Is the following reasoning correct?

Determine a harmonic conjugate to the function \begin{equation} f(x,y)=2y^{3}-6x^{2}y+4x^{2}-7xy-4y^{2}+3x+4y-4 \end{equation}

We first of all check if $f(x,y)$ is indeed a harmonic function.
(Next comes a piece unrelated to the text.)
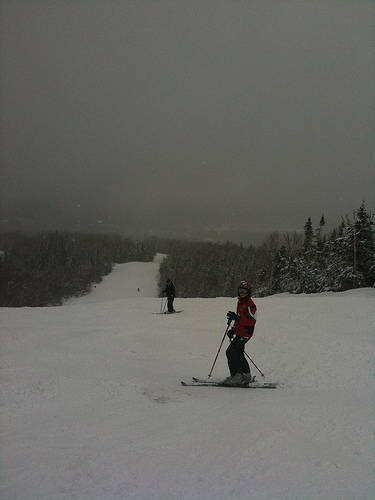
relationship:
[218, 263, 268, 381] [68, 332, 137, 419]
kid in snow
This amounts to show $f(x,y)$ satisfy the two-dimensional Laplace equation \begin{equation} \frac{\partial^{2 }f}{\partial x^{2}}+\frac{\partial^{2} f}{\partial y^{2}}=0 \tag{1} \end{equation} We have $\frac{\partial^{2}f}{\partial x^{2}}=8-12y$ and $\frac{\partial^{2} f}{\partial y^{2}}=12y-8$. Thus, (1) is fulfilled, and so $f(x,y)$ is harmonic.
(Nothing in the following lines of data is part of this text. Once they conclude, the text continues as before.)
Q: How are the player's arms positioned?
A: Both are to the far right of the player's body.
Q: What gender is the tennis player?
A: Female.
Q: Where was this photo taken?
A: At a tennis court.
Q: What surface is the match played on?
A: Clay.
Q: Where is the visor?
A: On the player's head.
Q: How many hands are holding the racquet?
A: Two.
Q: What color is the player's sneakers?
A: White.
Next, we seek to determine a harmonic conjugate to the given function. Let $u(x,y)=2y^{3}-6x^{2}y+4x^{2}-7xy-4y^{2}+3x+4y-4$. \begin{equation*} u_{x}=v_{y} \iff -12xy+8x-7y+3=v_{y} \end{equation*} Integrate with respect to $y$ \begin{equation} v=-6xy^{2}+8xy-\frac{7}{2}y^{2}+3y+h(x) \tag{2} \end{equation} where $h(x)$ is a function of $x$ alone. To determine this, we use the second Cauchy-Riemann equation $v_{x}=-u_{y}$ \begin{align*} -u_{y}=v_{x} &\iff 6x^{2}+7x-6y^{2}+8y-4=h'(x)-6y^{2}+8y \\ &\iff h'(x)=6x^{2}+7x-4 \end{align*} Integrating with respect to $x$ we have \begin{equation} h(x)=2x^{3}+\frac{7}{2}x^{2}-4x+C \end{equation} where $C$ is an arbitrary constant. Therefore, if we let $C=0$, then one harmonic conjugate of $u$ is given as: \begin{equation} v=2x^{3}+\frac{7}{2}x^{2}-6xy^{2}+8xy-4x-\frac{7}{2}y^{2}+3y \end{equation}

Answer 1

Yet another shortcut. Since $u$ is harmonic (on the simply connected domain $\mathbb{C}$), there has to be a harmonic conjugate $v$. Let $F = u+iv$ be the corresponding holomorphic function. It follows from (the derivation of) Cauchy-Riemann's equations that: $$ F' = u'_x - i\,u'_y = -12xy + 8x -7y + 3 + i(6x^2+7x-6y^2+8y-4). $$ Let $G(z) = 3 + 8z + i(6z^2+7z-4)$. Then $G(z) = F'(z)$ if $z$ is real, so by the identity theorem, $G = F'$ for all $z$. Hence $$ F(z) = 3z + 4z^2 - 4 + i(2z^3+\frac72z^2-4z+C) $$ for some real constant $C$ (the real part of the constant of integration has to be $4$ to match $u$). Finally $$ v = \operatorname{Im}(F(z)). $$

Answer 2

Your reasoning is correct. I'll give an alternative solution, which works only for polynomials, but can be carried out mechanically: substitute $x=(z+\bar z)/2$ and $y=(z-\bar z)/(2i)$. Result: $$ f(z) = iz^3+ (2+7i/4)z^2+(3/2-2i)z -i\bar z^3 + (2-7i/4) \bar z^2 + (3/2+2i)\bar z - 4$$ The reason this polynomial is harmonic is that no monomial has $z$ and $\bar z$ together. The fact that we started with something real lends it certain symmetry: namely, the terms $$-i\bar z^3 + (2-7i/4) \bar z^2 + (3/2+2i)\bar z$$ are just the complex conjugates of $iz^3+ (2+7i/4)z^2+(3/2-2i)z$. Therefore, $$ f(z) = \operatorname{Re}(2iz^3+ 2(2+7i/4)z^2+2(3/2-2i)z -4)$$ and the imaginary part of same complex polynomial gives the harmonic conjugate of $f$.